|Put 'em in Cooperstown
Yesterday, Rob Neyer said this in the course of trying to identify the best catcher this decade:
So it's Posada vs. Rodriguez in a fight to the finish. And while the finish won't be until October of 2009, I have a hard time believing that Pudge can do enough in the next four months -- or has done enough with his glove and arm over the last nine seasons -- to make up for that 16-point gap in OPS+.
Ivan Rodriguez is going into the Hall of Fame. Posada isn't, and shouldn't; he just happens to have played the lion's share of his fine career in a single decade.
Jorge Posada, to me, looks like a clear choice as one of the dozen best catchers of all-time . . . I absolutely think a [Hall of Fame] case can be made for Posada, even if he retired tomorrow . . . It's a shame that Posada can't elicit more enthusiasm for his accomplishments. Here's hoping, nine years from now, that the other voting members of the BBWAA are kinder to Posada than Rob will be.
It sort of kills things for me to know that Rob and Jonah are friends, because I think it would be fun to have a nasty fight over this. As it is, they'll probably just marshall evidence and arguments. Oh well.
In any event, I'm leaning more to Jonah's side of things here, though I don't agree that Posada would go in if he retired tomorrow.
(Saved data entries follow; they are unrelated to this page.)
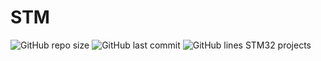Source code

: # STM
![GitHub repo size](https://img.shields.io/github/repo-size/derzhavin3016/STM?style=plastic)
![GitHub last commit](https://img.shields.io/github/last-commit/derzhavin3016/STM?color=red&style=plastic)
![GitHub lines](https://img.shields.io/tokei/lines/github/derzhavin3016/STM?style=plastic)
STM32 projects
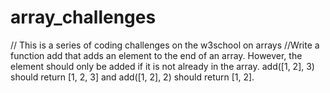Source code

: # array_challenges
// This is a series of coding challenges on the w3school on arrays
//Write a function add that adds an element to the end of an array. However, the element should only be added if it is not already in the array. add([1, 2], 3) should return [1, 2, 3] and add([1, 2], 2) should return [1, 2].
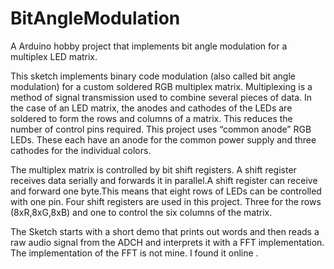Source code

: # BitAngleModulation
A Arduino hobby project that implements bit angle modulation for a multiplex LED matrix.

This sketch implements binary code modulation (also called bit angle modulation) for a custom soldered RGB multiplex matrix.
Multiplexing is a method of signal transmission used to combine several pieces of data. In the case of an LED matrix, the anodes and cathodes of the LEDs are soldered to form the rows and columns of a matrix. This reduces the number of control pins required.
This project uses “common anode” RGB LEDs. These each have an anode for the common power supply and three cathodes for the individual colors.

The multiplex matrix is controlled by bit shift registers. A shift register receives data serially and forwards it in parallel.A shift register can receive and forward one byte.This means that eight rows of LEDs can be controlled with one pin. Four shift registers are used in this project. Three for the rows (8xR,8xG,8xB) and one to control the six columns of the matrix.

The Sketch starts with a short demo that prints out words and then reads a raw audio signal from the ADCH and interprets it with a FFT implementation. The implementation of the FFT is not mine. I found it online [](http://www.instructables.com/id/Arduino-Frequency-Detection/).
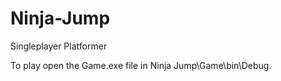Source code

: # Ninja-Jump
 Singleplayer Platformer

To play open the Game.exe file in Ninja Jump\Game\bin\Debug.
His case is really a Carlton Fisk-style case, and my sense was that people didn't truly appreciate Fisk as a Hall of Famer until the longevity portion of the argument really kicked in during his years in Chicago. Posada has no MVP awards like Rodriguez and was never the hitter Piazza was, but he has been a clearly above-average, and oftentimes excellent catcher who is aging well. He'll also get a bump for the World Series rings which, while not as important to a Hall of Fame case as many think it is, isn't unimportant. Mostly though, I think people will look back at the Yankees teams of the 90s and 2000s and ask themselves who is worthy of induction from that crew. Torre, Jeter and Rivera should be no-brainers. I think most will agree that more than just those three were responsible for the extended run of greatness. When looking to add a name or two to that list, Posada's is the best available in my view, and on that basis, he goes in.
Is that the most scientific reason for putting someone in the Hall of Fame? Nah. But if we've learned anything over the years it's that Hall of Fame voting isn't very scientific. I've grudgingly accepted that, so I think I'm entitled to use a little non-scientific argument of my own. On that basis, Jorge makes it.